**Extract**
***

The SETI@Home Problem
by David MolnarIntroduction
In 1999, a group of astrophysicists at Berkeley discovered first-hand the need for security in distributed computations. As part of the massive Search For Extraterrestrial Intelligence (SETI), the researchers had collected gigabytes of raw data from radio telescopes around the world. Unable to process this data themselves, they came up with the idea of distributing the computation. A machine at Berkeley acts as a server and sends data to client computers, which check the data for signals and then send it back, in a project called SETI@Home [13]. As the researchers soon discovered, the SETI@Home project brings with it the SETI@Home Problem: how do you ensure that the client machines are doing the "right thing?"
The SETI@Home problem is an interesting example of the distributed computing problems lurking just beyond the horizon. Today, astrophysics researchers and cryptographic crackers distribute their computations. Tomorrow, "selling spare cycles" may be a source of income for home computer users and a vital resource for companies interested in large-scale computation. Before this revolution in computing resources can occur, several problems (foremost the SETI@Home problem) must be solved. It is also important to create mechanisms to pay clients and also to preserve data secrecy and integrity.

***

**Aim of the task**
Rewrite the SETI@Home article starting with "The SETI@Home problem is" and going on through "secrecy and integrity.", swapping "home computer users" for "household PC owners". Rely on nothing but the SETI@Home article.

***

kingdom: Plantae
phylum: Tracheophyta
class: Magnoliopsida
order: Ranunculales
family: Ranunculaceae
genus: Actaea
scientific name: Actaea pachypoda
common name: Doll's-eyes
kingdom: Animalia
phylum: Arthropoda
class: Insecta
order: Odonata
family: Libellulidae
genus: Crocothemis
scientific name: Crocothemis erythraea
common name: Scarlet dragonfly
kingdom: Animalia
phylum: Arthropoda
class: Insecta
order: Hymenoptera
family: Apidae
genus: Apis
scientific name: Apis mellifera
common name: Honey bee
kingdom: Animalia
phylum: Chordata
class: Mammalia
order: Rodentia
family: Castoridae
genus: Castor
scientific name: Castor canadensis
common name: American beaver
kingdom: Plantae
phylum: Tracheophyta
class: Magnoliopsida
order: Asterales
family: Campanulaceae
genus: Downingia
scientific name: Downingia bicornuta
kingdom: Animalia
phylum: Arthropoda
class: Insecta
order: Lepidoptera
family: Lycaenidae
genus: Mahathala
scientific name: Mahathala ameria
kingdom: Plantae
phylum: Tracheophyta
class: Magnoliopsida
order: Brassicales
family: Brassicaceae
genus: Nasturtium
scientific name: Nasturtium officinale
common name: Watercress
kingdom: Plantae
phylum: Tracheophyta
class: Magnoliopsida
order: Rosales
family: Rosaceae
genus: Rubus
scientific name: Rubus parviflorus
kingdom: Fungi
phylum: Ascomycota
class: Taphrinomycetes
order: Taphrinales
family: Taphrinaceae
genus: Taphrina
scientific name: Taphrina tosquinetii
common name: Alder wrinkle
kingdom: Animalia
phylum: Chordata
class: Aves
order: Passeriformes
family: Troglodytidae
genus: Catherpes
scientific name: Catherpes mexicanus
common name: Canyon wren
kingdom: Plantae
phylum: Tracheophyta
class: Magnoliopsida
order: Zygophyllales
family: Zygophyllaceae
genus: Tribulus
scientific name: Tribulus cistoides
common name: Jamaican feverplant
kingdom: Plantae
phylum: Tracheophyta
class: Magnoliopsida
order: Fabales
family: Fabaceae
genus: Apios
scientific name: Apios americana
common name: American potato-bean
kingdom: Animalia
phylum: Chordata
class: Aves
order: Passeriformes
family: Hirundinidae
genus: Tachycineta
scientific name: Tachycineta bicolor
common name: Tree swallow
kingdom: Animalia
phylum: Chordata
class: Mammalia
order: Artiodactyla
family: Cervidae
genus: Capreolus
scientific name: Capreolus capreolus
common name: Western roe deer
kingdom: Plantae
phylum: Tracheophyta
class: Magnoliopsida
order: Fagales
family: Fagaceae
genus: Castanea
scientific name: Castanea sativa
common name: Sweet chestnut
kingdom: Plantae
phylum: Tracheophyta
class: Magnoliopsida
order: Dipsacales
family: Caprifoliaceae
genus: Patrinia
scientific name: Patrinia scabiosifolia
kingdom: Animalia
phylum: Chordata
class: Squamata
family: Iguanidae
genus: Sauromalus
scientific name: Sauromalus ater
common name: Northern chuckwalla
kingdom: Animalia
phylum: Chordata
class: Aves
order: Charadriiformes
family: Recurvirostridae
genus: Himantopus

***

**Task result**
The SETI@Home problem is an interesting example of the distributed computing problems lurking just beyond the horizon. Today, astrophysics researchers and cryptographic crackers distribute their computations. Tomorrow, "selling spare cycles" may be a source of income for household PC owners and a vital resource for companies interested in large-scale computation. Before this revolution in computing resources can occur, several problems (foremost the SETI@Home problem) must be solved. It is also important to create mechanisms to pay clients and also to preserve data secrecy and integrity.